**Tekst źródłowy:**
To nie koniec walki o tytuł mistrzowski w tym roku. Max Verstappen być może wygrał w Abu Zabi, ale wiele wskazuje na to, że sprawa będzie miała swój dalszy mniej przyjemny finał w sądzie.
Jeszcze przed zakończeniem dzisiejszego wyścigu pojawiły się pierwsze kontrowersje dotyczące decyzji jakie FIA podejmowała podczas ostatniego okresu neutralizacji toru po wypadku Nichoalsa Latifiego.
Zespół Mercedesa nie musiał także zbyt długo czekać ze złożeniem protestu, gdyż naruszenie regulaminu w wykonaniu Michaela Masiego wydaje się dość oczywiste.
Max Verstappen nie wyszedł jeszcze ze swojego bolidu, a w mediach społecznościowych zaczęły krążyć odniesienia do paragrafu 48.12 Regulaminu Sportowego, który opisuje zasady procedury wznawiania wyścigu po okresie neutralizacji.

**Zadanie A:** Wyodrębnij z tekstu o wyścigu w Abu Zabi cały fragment od „Zespół Mercedesa nie” aż do „się dość oczywiste.”.
**Zadanie B:** Do którego paragrafu Regulaminu Sportowego odwoływano się w mediach społecznościowych według tekstu o wyścigu w Abu Zabi?

**Fragmenty rekordów:**

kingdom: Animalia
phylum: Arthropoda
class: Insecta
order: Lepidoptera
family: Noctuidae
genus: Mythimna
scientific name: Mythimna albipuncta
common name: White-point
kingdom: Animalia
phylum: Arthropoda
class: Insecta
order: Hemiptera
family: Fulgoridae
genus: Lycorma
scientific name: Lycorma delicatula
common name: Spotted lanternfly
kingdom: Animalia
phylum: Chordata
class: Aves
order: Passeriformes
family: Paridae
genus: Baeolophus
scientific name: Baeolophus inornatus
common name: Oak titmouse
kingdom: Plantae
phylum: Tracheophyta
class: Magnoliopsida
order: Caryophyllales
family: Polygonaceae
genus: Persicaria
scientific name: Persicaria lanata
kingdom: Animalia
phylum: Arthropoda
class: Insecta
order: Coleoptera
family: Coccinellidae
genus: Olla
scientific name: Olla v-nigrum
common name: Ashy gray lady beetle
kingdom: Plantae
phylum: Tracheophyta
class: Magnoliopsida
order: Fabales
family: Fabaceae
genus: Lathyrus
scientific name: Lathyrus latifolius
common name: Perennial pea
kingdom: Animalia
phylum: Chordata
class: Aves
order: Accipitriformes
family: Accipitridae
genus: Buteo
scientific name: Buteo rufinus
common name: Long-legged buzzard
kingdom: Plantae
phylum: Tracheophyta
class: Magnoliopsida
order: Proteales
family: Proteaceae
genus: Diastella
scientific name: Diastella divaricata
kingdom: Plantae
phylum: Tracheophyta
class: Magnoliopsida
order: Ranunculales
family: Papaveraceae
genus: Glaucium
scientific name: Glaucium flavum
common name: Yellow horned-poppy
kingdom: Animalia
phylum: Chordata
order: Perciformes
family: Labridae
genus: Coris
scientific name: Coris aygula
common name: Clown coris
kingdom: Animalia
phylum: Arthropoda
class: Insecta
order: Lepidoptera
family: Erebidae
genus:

**Odpowiedź A:**
Zespół Mercedesa nie musiał także zbyt długo czekać ze złożeniem protestu, gdyż naruszenie regulaminu w wykonaniu Michaela Masiego wydaje się dość oczywiste.

**Odpowiedź B:** Do paragrafu 48.12 Regulaminu Sportowego.